One of the most aggressive advertisers was Brobeck, Phleger & Harrison, the San Francisco firm that flourished during the dot-com boom of the late 1990s and went bankrupt in 2003 following the bust. Former Brobeck chairman Tower Snow helped developed TV ads designed to catch the eye of emerging tech companies in Silicon Valley and elsewhere. Brobeck was the first and probably the only “prestigious corporate law firm” to do TV advertising, Snow said.

 

The marketing campaign helped double the revenues of Brobeck in a three-year period, Snow said.

Today, law firm marketing has grown more targeted and strategic, especially with the advent of social media, said Tricia Lilley, chief marketing and business development officer at Fox Rothschild. Twitter, Facebook and LinkedIn have enabled specific practice and industry groups to connect, with far more precision, to the markets they want to reach and, in many cases, have done away with the need for pricey broad-scale advertising campaigns, she said.

Attorney-authored blogs also have helped expand a firm’s reach and create business opportunities, Lilley said. Fox Rothschild hosts nearly 35 attorney blogs.

“It’s a real credibility builder,” she said.

That’s not to say that more conventional law firm advertising is dead. K&L Gates; Bowman and Brooke; Butler Snow; Sheppard, Mullin, Richter & Hampton and many other major firms consistently run print ads. But most Big Law ads remain largely unchanged from 10 years ago.
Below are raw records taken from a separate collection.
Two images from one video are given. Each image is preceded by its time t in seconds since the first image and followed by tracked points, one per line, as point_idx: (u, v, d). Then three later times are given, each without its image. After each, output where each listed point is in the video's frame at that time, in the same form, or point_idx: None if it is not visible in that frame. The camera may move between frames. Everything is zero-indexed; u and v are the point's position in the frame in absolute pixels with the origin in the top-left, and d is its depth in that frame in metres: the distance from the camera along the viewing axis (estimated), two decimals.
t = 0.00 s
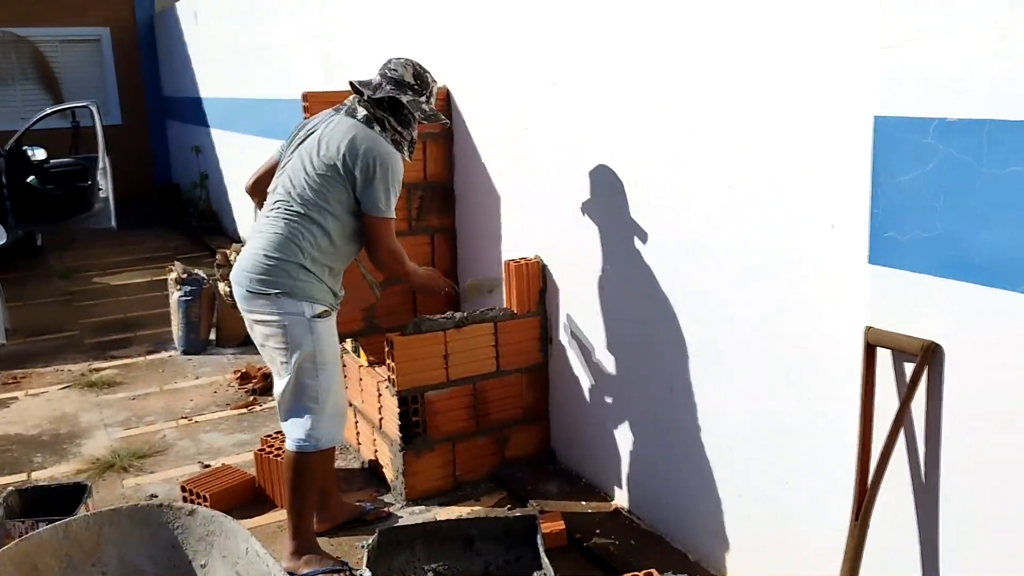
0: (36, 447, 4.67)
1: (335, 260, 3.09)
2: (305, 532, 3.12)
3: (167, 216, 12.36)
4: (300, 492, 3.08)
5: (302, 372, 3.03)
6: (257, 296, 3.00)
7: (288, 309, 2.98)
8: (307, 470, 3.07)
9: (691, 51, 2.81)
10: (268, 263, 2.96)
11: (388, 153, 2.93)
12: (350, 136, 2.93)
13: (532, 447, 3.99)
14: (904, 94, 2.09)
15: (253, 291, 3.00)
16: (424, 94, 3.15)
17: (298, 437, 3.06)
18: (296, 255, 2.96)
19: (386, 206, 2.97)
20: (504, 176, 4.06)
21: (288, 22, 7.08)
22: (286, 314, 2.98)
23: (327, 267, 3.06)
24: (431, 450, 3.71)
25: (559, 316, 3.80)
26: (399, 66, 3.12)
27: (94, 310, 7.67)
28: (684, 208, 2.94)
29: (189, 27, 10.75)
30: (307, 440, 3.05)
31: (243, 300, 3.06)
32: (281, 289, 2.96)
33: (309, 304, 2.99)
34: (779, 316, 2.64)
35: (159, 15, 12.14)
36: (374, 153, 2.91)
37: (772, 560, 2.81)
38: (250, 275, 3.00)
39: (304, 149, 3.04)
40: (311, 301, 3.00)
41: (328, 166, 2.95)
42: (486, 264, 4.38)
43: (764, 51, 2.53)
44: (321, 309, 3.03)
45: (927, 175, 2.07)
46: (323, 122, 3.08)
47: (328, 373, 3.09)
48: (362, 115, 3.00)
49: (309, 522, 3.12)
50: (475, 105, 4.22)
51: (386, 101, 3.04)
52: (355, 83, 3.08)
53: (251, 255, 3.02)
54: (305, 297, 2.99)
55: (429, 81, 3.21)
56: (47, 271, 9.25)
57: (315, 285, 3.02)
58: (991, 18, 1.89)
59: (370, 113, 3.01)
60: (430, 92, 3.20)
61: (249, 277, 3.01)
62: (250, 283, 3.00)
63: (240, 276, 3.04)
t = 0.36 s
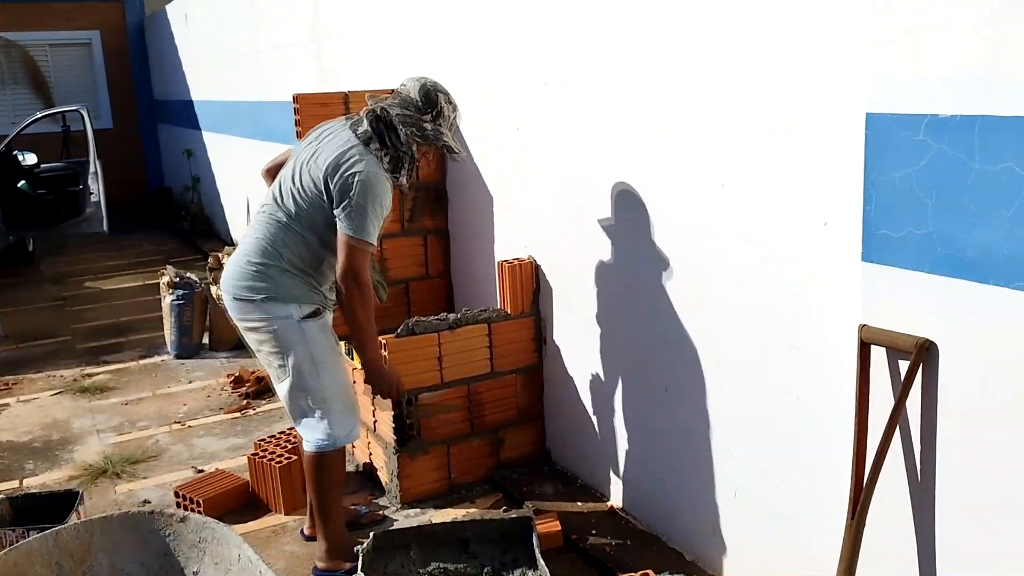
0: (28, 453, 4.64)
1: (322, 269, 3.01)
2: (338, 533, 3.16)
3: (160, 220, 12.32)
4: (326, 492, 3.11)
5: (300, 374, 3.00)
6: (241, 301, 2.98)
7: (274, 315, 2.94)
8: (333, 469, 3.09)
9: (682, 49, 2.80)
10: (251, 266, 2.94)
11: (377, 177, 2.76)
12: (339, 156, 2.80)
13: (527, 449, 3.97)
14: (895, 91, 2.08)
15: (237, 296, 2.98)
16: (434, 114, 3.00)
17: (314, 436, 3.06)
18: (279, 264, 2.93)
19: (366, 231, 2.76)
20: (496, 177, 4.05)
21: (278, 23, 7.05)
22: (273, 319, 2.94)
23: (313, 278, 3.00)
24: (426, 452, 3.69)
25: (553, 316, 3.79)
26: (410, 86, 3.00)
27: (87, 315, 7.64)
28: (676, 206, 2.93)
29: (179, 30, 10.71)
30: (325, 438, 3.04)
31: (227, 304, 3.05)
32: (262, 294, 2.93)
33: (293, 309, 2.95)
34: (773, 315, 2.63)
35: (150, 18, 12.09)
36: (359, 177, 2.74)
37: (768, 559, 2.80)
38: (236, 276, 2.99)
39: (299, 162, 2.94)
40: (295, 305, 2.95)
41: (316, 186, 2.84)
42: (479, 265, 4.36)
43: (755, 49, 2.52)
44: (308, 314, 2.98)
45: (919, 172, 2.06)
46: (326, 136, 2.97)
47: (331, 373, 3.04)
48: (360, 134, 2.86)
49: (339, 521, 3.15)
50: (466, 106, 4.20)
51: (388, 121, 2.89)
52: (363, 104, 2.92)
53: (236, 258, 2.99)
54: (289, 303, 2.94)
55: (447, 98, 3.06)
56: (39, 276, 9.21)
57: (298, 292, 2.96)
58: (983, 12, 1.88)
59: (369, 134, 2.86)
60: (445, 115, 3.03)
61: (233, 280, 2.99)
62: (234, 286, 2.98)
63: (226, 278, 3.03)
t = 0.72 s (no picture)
0: (24, 457, 4.62)
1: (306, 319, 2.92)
2: (338, 537, 3.15)
3: (157, 222, 12.30)
4: (324, 498, 3.08)
5: (277, 393, 2.97)
6: (212, 319, 2.90)
7: (246, 342, 2.88)
8: (331, 475, 3.06)
9: (677, 49, 2.79)
10: (228, 290, 2.84)
11: (393, 317, 2.69)
12: (368, 267, 2.68)
13: (525, 450, 3.96)
14: (890, 89, 2.07)
15: (210, 313, 2.90)
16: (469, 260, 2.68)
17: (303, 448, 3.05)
18: (259, 302, 2.85)
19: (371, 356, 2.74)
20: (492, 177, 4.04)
21: (274, 24, 7.05)
22: (244, 345, 2.88)
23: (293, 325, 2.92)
24: (423, 453, 3.68)
25: (549, 316, 3.78)
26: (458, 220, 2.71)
27: (84, 317, 7.62)
28: (672, 206, 2.92)
29: (175, 32, 10.70)
30: (311, 452, 3.03)
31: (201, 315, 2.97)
32: (234, 321, 2.85)
33: (265, 335, 2.87)
34: (769, 315, 2.62)
35: (145, 19, 12.07)
36: (378, 306, 2.67)
37: (765, 559, 2.79)
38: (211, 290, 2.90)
39: (327, 226, 2.81)
40: (268, 332, 2.88)
41: (332, 269, 2.75)
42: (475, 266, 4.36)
43: (750, 48, 2.51)
44: (280, 342, 2.90)
45: (914, 169, 2.05)
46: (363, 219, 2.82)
47: (305, 390, 2.98)
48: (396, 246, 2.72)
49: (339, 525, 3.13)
50: (462, 106, 4.19)
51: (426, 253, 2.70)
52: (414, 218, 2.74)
53: (217, 274, 2.88)
54: (259, 331, 2.86)
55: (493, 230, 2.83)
56: (35, 279, 9.19)
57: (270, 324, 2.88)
58: (979, 10, 1.87)
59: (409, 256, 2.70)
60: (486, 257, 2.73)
61: (207, 293, 2.90)
62: (207, 299, 2.90)
63: (201, 286, 2.93)
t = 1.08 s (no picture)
0: (25, 457, 4.64)
1: (316, 282, 2.97)
2: (337, 536, 3.16)
3: (156, 223, 12.31)
4: (325, 495, 3.11)
5: (294, 385, 2.99)
6: (228, 311, 2.92)
7: (265, 326, 2.90)
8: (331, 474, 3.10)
9: (674, 48, 2.80)
10: (241, 277, 2.88)
11: (384, 213, 2.73)
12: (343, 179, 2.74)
13: (524, 449, 3.97)
14: (886, 88, 2.09)
15: (225, 307, 2.92)
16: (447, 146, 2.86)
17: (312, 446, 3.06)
18: (269, 278, 2.88)
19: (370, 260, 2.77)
20: (491, 177, 4.05)
21: (272, 24, 7.05)
22: (263, 330, 2.91)
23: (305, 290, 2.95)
24: (422, 453, 3.69)
25: (548, 316, 3.79)
26: (422, 113, 2.82)
27: (83, 318, 7.63)
28: (670, 205, 2.94)
29: (173, 32, 10.70)
30: (318, 449, 3.05)
31: (214, 312, 2.98)
32: (252, 305, 2.88)
33: (285, 318, 2.91)
34: (766, 313, 2.63)
35: (143, 20, 12.08)
36: (365, 208, 2.70)
37: (764, 557, 2.80)
38: (222, 285, 2.92)
39: (298, 174, 2.88)
40: (287, 318, 2.92)
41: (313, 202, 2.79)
42: (473, 266, 4.37)
43: (746, 48, 2.53)
44: (299, 322, 2.95)
45: (910, 168, 2.06)
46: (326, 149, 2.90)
47: (322, 382, 3.03)
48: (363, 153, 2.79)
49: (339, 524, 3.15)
50: (460, 105, 4.20)
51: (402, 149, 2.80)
52: (375, 124, 2.82)
53: (223, 268, 2.92)
54: (279, 313, 2.90)
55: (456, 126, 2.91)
56: (35, 280, 9.19)
57: (289, 302, 2.92)
58: (974, 8, 1.88)
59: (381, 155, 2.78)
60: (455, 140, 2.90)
61: (218, 290, 2.93)
62: (219, 296, 2.93)
63: (211, 286, 2.96)
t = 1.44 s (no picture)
0: (28, 457, 4.65)
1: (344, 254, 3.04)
2: (375, 520, 3.24)
3: (157, 224, 12.32)
4: (362, 481, 3.15)
5: (341, 367, 3.01)
6: (270, 304, 3.00)
7: (309, 309, 2.95)
8: (372, 460, 3.13)
9: (674, 48, 2.81)
10: (276, 269, 2.96)
11: (372, 149, 2.82)
12: (328, 136, 2.87)
13: (525, 449, 3.97)
14: (886, 87, 2.09)
15: (267, 302, 3.01)
16: (414, 80, 2.97)
17: (367, 426, 3.08)
18: (301, 259, 2.95)
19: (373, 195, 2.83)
20: (492, 176, 4.05)
21: (273, 25, 7.07)
22: (308, 314, 2.95)
23: (334, 262, 3.02)
24: (424, 452, 3.70)
25: (549, 316, 3.80)
26: (385, 53, 2.94)
27: (85, 319, 7.65)
28: (670, 204, 2.94)
29: (174, 33, 10.72)
30: (368, 427, 3.07)
31: (259, 311, 3.07)
32: (295, 292, 2.94)
33: (328, 299, 2.97)
34: (767, 312, 2.64)
35: (144, 21, 12.10)
36: (354, 150, 2.80)
37: (765, 554, 2.81)
38: (262, 283, 3.01)
39: (292, 155, 3.02)
40: (329, 297, 2.97)
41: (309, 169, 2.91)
42: (475, 265, 4.38)
43: (746, 48, 2.54)
44: (341, 302, 3.00)
45: (910, 167, 2.07)
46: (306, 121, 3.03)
47: (369, 360, 3.06)
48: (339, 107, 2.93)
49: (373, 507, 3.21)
50: (461, 105, 4.21)
51: (374, 89, 2.94)
52: (341, 73, 2.96)
53: (258, 269, 3.04)
54: (321, 293, 2.96)
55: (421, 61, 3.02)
56: (37, 281, 9.20)
57: (327, 280, 2.99)
58: (973, 7, 1.89)
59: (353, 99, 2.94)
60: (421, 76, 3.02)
61: (258, 290, 3.03)
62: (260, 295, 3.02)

We still see crouching cheetahs on the African plain and blurry images of office professionals providing “solutions” to clients.

The bolder law firm ads continue to come from midsize and smaller firms, Fishman said.

“Larger firms have larger committees and more varied constituencies to consider,” Fishman said. “Many believe that they’re already well known and doing quite well, so they feel that they have less to prove and more to lose.”